One such model are the fearsome xenobots unleashed by American scientists a this week. These are biological robots less than a millimetre wide, that can move, release a payload and repair themselves. Grown from stem cells (cells that can turn into any type of body cell) that were cut into specific shapes designed by a supercomputer, they can swim inside the human body for weeks on end, working together to achieve a task.

 

They can walk and swim, meaning they are just one sport short of a triathlon. On top of all this, they have one more superpower — Wolverine’s healing factor. Well, it may not be ripped from Marvel comics, but they can repair themselves without any help. And when the poor little xenobots reach the end of their short but glorious lives (are they alive?) inside your body, you can rest easy with the thought that since they are entirely organic, they will biodegrade naturally. What could be more comforting than artificial creatures dying inside your veins made of nothing but harmless African clawed frog DNA?

 

Supercomputer creates sentience

 

Jokes aside, this is an astonishing leap forward in the game of playing God.
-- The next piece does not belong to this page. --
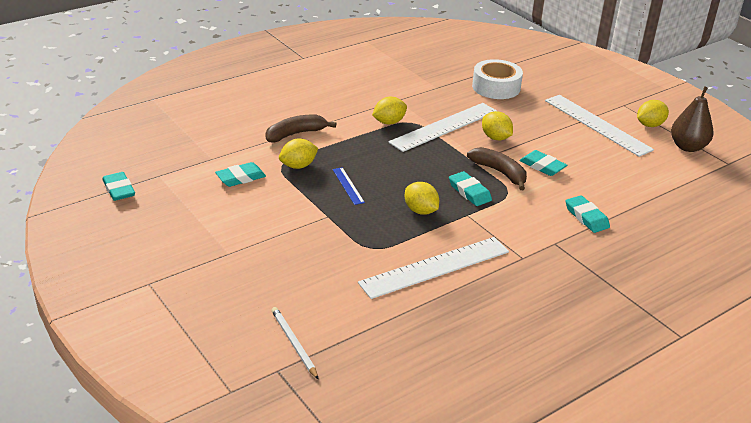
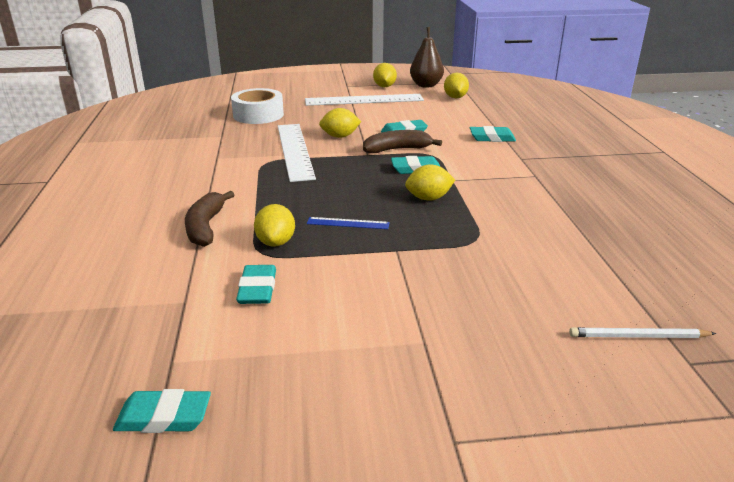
camera: 60 degrees left, 5 degrees down
(389, 122) = (252, 172): yellow lemon -> yellow lemon (455, 97)
(435, 267) = (529, 216): white ruler -> none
But who exactly is the Dr Frankenstein to these xenobot monsters? Unnervingly, their specific shapes — they come in a range of shapes that look a bit like Tetris blocks — were designed not by the clever scientists, but rather by a supercomputer.

 

It did this via a kind of xenobot Battle Royale, in which tons of randomly-assembled designs faced off within a simulation to cull the weakest and mutate the strongest. Some of the winning forms are c-shaped, some triangular and there is even a doughnut-shaped one with a hole in the middle. But these are just the ones that made it to the final iteration. One wonders if they could be made to form any shape, like letters of the alphabet — xenobot soup could be a big hit, if only they were a bit bigger. (Besides, meat grown from frog embryos cannot be the tastiest. Silly idea anyway.)

 

Heal or kill?

 

So xenobots, in a nutshell, are a swarm of invisible genetically engineered semi-sentient robots designed by an artificial intelligence to live in the human body for days or weeks at a time, where they can survive without food and heal themselves if damaged. What could go wrong?

 

Well, probably nothing for now. But the arms race to develop xenobots for new applications is already underway, and militaries will certainly be eager to deploy them carrying biological weapons. The supercomputer that designed the xenobots was not available for comment.

 

Looking at the xenobots, I knew they were reminding me of something that I couldn’t put my finger on. At last, it hit me: the little guys bear a striking resemblance, both in colour and texture, to the titular villain in the 1958 Hollywood blockbuster The Blob. The only difference being of course that blessedly, the xenobots are less than a millimetre wide, and therefore present no menace to small American towns. But what if one of the team went mad and tried to create one massive xenobot, one that could open car doors and absorb teenagers? Here’s hoping the supply of African clawed frog embryo stem cells is running low in their labs. Apparently, the xenobots were named after Xenopus laevis, the frog’s Latin name. Can it be a coincidence, then, that the prefix “xeno-” is Greek for “strange”, “foreign” or “alien”? Either way, it suits these new life forms perfectly.